Loan Payoff Calculator with Extra Payments

See how extra monthly payments shorten a loan and cut total interest — compare payoff time and interest with and without overpayment.

Inputs

Starting principal.

Nominal annual rate.

Original loan length.

Additional principal paid each month.

Result

Loading calculator…

How to use this calculator

  • Enter the loan amount, annual rate, and original term.
  • Enter the extra amount you plan to pay each month.
  • Read the new payoff time and the total interest saved.
  • Compare original versus accelerated payoff in the breakdown.

About this calculator

Making extra payments on a loan is one of the most reliable ways to save money, because every additional dollar goes straight to principal — and reducing the principal cuts the interest charged on every remaining month. This calculator amortizes your loan twice: once with the standard payment and once with your extra monthly amount added. It then shows how many months and how much interest the extra payments save. The effect is often dramatic on long mortgages: even a modest extra amount each month can shave years off the term and tens of thousands of dollars off the total interest, because interest savings compound over the life of the loan. Before relying on this, confirm your lender applies extra payments to principal (not future payments) and charges no prepayment penalty.

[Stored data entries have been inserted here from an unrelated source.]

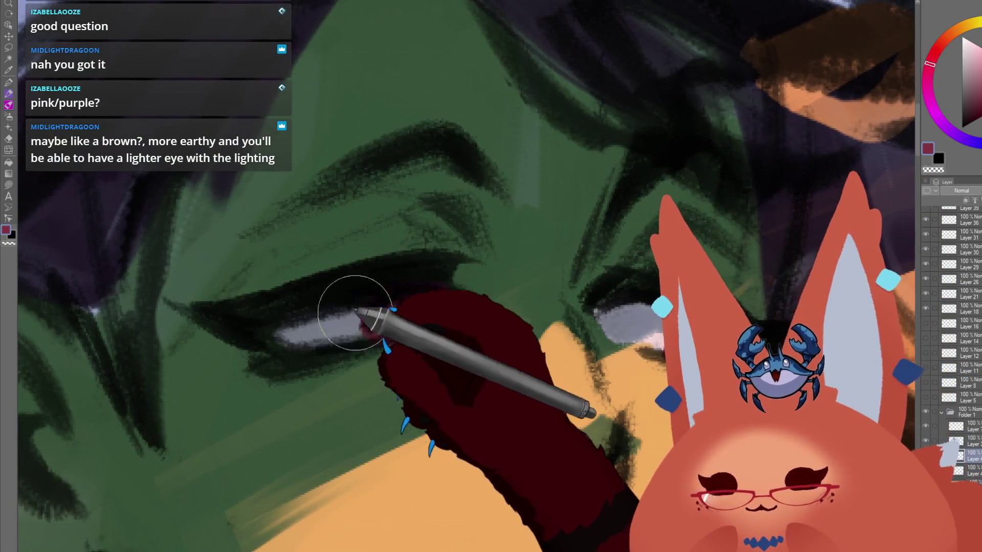
{"action": "mouse_move", "coordinate": [354, 313]}
{"action": "left_mouse_down"}
{"action": "mouse_move", "coordinate": [383, 350]}
{"action": "mouse_move", "coordinate": [468, 307]}
{"action": "left_mouse_up"}
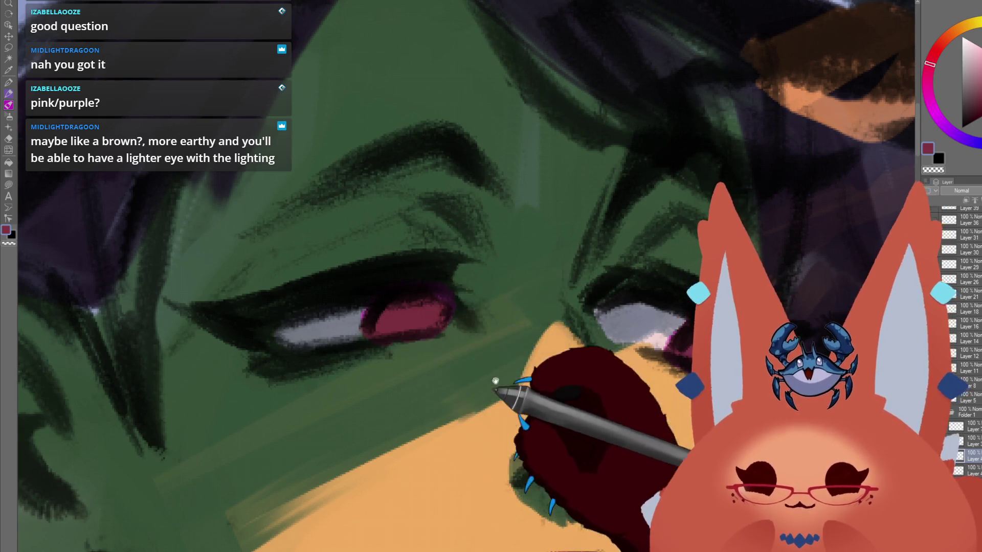
{"action": "left_click_drag", "start_coordinate": [499, 390], "coordinate": [417, 385]}
{"action": "scroll", "coordinate": [629, 408], "scroll_direction": "down", "scroll_amount": 6}
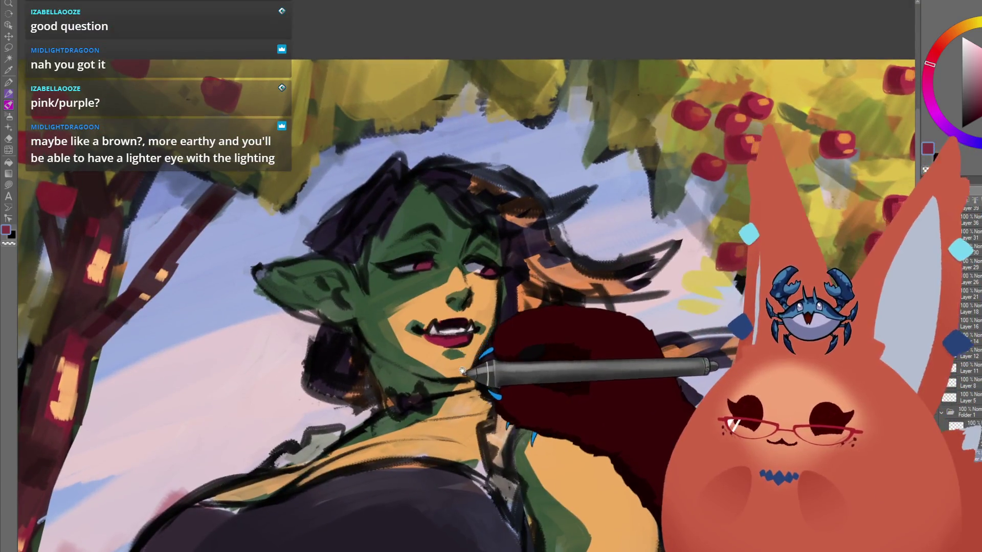
Undo back to the reddish-pink irises after comparing with the yellow, then zoom out
{"action": "scroll", "coordinate": [474, 403], "scroll_direction": "up", "scroll_amount": 5}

How it works — the formula

Base payment = L · r(1+r)ⁿ / ((1+r)ⁿ − 1) Each month: interest = balance × r; principal = payment − interest Extra payment adds directly to principal, ending the loan early.

The loan is amortized month by month; adding to the payment accelerates principal reduction, compounding the interest savings until the balance reaches zero.

Worked examples

Example 1
$200k, 6%, 30 yr, +$200/mo
Inputs:
loan=200000, rate=6, term=30, extra=200
Output:
payoff ~21 yr, saves ~$80k interest
Example 2
$200k, 6%, 30 yr, +$0
Inputs:
loan=200000, rate=6, term=30, extra=0
Output:
360 months, ~$231,676 interest
Example 3
$30k, 5%, 5 yr, +$100/mo
Inputs:
loan=30000, rate=5, term=5, extra=100
Output:
pays off ~9 months early

Limitations

  • Assumes a fixed rate and that all extra goes to principal.
  • Ignores taxes, insurance, escrow, and prepayment penalties.
  • Monthly compounding; biweekly schedules differ slightly.

Confirm prepayment terms with your lender; not financial advice.

Frequently asked

How do extra payments save interest?+
Interest each month is charged on the remaining balance. Paying extra principal lowers that balance faster, so less interest accrues every subsequent month and the loan ends sooner. The savings compound over the remaining term.
How much can a small extra payment save?+
More than most people expect. On a $200,000, 30-year mortgage at 6%, paying an extra $200 a month pays the loan off about 8 years early and saves roughly $80,000 in interest, because the savings accumulate over decades.
Is it better to pay extra monthly or make one lump sum?+
Both help; consistent monthly extra payments start saving interest immediately and are easy to automate. A lump sum early in the loan has a large effect because it removes principal when the most interest would otherwise accrue.
Do extra payments lower my monthly payment?+
No — they shorten the term, not the required payment. Your scheduled payment stays the same; you simply finish sooner. If you want a lower payment, you would need to refinance or request a loan recast.
Should I check for a prepayment penalty?+
Yes. Most mortgages have none, but some loans charge a fee for early payoff. Confirm there is no prepayment penalty and that your lender applies extra funds to principal rather than holding them as a prepaid future payment.
Is paying down the loan always the best use of money?+
Not necessarily. Compare the loan's interest rate to what you could earn elsewhere (e.g. investing or higher-rate debt). Paying off a 6% loan is a guaranteed 6% return, but higher-interest debt or employer-matched retirement contributions may take priority.